INSTRUCTIONS FOR THE TASK
Write out each line of the rows from the line containing "# Requirements" through the line containing "## Setting as your default browser", both included, as a JSON list of strings, one string per line, with blank lines skipped.

:: SUPPLIED MATERIAL ::

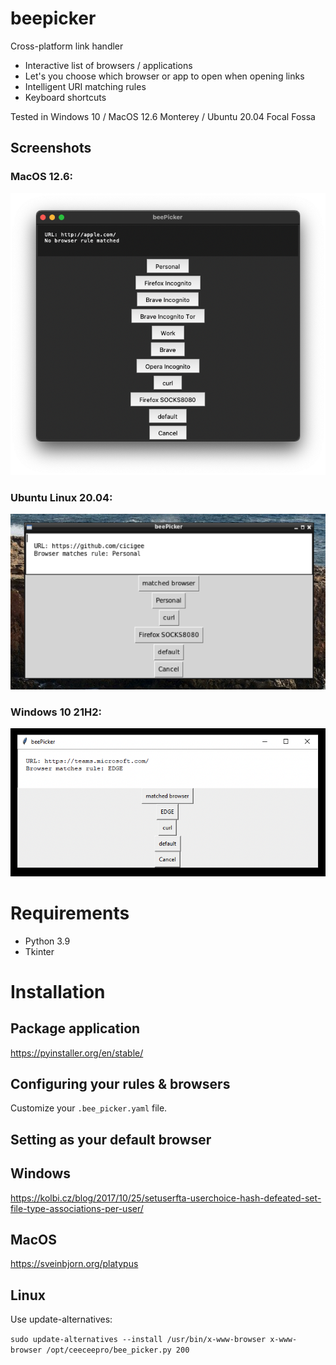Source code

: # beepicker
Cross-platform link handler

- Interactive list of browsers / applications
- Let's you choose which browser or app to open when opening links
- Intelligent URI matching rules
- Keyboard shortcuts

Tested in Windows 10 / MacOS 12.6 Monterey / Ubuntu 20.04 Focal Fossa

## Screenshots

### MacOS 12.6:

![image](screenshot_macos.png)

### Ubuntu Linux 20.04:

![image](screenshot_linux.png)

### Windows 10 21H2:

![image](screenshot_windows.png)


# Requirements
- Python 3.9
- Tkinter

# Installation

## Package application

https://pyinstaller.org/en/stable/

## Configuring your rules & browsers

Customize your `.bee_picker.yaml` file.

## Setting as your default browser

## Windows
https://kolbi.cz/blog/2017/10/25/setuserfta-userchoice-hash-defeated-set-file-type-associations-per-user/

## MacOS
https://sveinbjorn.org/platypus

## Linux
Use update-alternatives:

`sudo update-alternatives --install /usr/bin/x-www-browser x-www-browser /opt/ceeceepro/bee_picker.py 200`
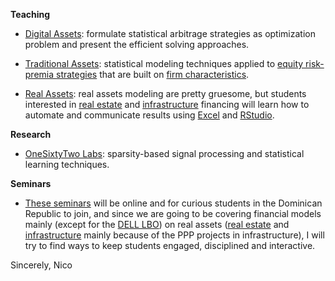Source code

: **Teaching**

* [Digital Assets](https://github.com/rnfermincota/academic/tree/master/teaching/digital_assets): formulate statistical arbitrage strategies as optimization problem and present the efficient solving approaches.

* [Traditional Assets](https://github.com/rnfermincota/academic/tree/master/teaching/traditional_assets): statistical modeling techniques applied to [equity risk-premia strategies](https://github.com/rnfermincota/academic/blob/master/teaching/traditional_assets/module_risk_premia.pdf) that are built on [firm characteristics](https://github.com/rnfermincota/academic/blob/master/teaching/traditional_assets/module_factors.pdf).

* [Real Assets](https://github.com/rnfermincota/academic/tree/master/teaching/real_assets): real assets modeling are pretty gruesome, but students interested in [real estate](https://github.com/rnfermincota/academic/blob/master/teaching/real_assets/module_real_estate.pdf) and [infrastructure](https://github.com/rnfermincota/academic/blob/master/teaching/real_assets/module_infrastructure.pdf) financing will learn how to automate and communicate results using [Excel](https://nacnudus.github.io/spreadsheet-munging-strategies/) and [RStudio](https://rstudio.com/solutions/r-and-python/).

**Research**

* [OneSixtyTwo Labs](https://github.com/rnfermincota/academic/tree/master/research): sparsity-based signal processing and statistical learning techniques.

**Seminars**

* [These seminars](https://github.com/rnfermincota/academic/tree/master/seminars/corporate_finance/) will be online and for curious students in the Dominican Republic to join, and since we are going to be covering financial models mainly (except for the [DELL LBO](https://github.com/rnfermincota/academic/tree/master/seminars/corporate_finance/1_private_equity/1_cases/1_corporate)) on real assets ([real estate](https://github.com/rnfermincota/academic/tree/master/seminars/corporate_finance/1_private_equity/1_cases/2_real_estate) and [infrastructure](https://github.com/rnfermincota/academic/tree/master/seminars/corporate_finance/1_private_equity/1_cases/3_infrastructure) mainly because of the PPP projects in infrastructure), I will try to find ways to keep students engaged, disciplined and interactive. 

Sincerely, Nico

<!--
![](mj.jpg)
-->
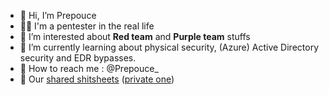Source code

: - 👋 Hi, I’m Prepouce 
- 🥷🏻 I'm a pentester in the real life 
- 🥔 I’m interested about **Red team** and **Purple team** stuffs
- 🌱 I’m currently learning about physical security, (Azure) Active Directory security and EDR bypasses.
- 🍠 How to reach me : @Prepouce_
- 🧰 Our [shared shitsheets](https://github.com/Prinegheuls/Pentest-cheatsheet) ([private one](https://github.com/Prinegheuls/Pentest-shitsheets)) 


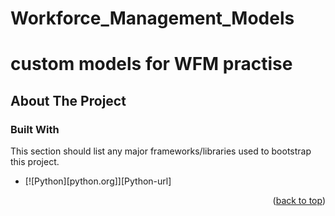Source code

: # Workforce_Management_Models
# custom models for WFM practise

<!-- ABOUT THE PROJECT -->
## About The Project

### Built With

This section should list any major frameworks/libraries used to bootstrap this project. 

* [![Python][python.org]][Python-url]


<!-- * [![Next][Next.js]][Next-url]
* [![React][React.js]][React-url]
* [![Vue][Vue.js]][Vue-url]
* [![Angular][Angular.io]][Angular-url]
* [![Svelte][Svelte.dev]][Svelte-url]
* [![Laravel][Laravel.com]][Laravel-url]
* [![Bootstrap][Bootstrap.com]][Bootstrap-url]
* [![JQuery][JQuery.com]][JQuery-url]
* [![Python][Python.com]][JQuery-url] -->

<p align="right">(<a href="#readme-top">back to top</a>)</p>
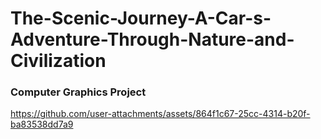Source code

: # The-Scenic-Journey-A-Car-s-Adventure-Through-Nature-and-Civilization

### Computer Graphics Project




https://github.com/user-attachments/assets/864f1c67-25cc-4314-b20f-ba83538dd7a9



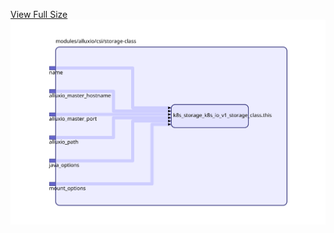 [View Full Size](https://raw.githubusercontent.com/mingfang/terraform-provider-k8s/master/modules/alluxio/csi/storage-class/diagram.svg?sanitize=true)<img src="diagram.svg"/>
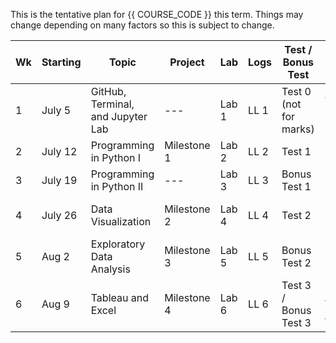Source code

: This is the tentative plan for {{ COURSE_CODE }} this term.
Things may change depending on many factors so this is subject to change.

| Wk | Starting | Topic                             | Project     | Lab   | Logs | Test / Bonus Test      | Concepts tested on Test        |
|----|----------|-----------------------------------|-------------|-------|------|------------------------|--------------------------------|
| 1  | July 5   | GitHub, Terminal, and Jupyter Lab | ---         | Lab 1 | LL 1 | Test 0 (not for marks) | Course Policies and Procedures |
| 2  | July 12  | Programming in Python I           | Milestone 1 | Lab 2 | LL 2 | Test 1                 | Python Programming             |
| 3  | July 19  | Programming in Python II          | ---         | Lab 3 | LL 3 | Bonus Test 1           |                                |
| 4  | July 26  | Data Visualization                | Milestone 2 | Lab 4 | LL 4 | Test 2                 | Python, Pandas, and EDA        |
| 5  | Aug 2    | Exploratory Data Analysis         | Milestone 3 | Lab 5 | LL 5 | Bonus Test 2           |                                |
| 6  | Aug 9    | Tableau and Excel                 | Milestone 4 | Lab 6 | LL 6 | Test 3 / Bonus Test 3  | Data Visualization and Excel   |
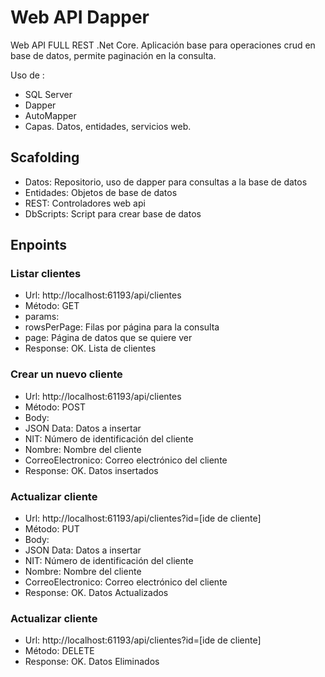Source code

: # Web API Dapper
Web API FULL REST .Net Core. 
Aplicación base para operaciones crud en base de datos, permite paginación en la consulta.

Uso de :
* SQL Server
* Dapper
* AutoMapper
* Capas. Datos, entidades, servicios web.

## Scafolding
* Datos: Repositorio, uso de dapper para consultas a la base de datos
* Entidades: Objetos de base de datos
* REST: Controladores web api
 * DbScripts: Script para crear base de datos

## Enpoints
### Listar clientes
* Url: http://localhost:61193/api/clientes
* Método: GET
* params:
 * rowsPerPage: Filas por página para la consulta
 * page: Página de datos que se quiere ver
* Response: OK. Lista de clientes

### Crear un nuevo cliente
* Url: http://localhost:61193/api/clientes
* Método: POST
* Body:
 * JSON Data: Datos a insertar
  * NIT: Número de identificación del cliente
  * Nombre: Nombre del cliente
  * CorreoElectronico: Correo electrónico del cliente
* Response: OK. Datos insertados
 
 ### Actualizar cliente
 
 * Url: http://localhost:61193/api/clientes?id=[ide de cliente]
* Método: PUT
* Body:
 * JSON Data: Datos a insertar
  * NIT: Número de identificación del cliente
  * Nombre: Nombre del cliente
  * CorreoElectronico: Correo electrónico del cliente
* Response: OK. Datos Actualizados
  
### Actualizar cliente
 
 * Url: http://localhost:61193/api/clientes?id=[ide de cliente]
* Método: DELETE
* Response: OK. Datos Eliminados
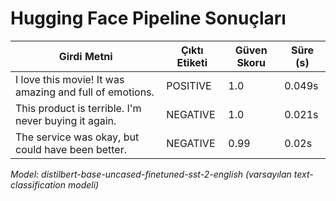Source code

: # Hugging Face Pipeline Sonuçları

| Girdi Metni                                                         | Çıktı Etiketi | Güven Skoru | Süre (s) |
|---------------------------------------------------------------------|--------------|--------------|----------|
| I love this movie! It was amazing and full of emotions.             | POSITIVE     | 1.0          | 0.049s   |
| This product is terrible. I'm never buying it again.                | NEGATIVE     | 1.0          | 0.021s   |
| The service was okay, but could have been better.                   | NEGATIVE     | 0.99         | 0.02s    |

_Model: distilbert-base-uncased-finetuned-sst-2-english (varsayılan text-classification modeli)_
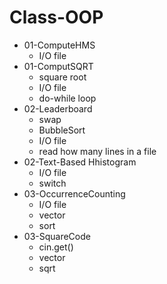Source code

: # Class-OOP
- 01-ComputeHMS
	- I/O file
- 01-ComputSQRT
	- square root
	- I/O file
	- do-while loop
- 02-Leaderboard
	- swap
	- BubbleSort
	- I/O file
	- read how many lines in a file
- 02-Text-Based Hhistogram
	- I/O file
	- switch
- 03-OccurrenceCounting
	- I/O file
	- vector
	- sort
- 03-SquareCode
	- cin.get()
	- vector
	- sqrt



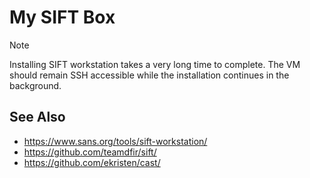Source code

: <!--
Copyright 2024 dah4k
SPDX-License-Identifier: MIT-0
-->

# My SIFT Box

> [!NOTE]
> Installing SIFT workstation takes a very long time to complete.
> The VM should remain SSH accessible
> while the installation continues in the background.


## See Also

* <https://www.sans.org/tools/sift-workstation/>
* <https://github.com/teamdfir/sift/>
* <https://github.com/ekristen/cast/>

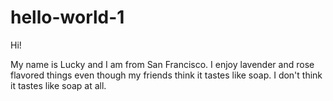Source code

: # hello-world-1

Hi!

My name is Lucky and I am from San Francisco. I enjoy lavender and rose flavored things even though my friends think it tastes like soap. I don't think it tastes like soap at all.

:::

ANSWER TO THIS TASK
[
  "# Requirements",
  "- Python 3.9",
  "- Tkinter",
  "# Installation",
  "## Package application",
  "https://pyinstaller.org/en/stable/",
  "## Configuring your rules & browsers",
  "Customize your `.bee_picker.yaml` file.",
  "## Setting as your default browser"
]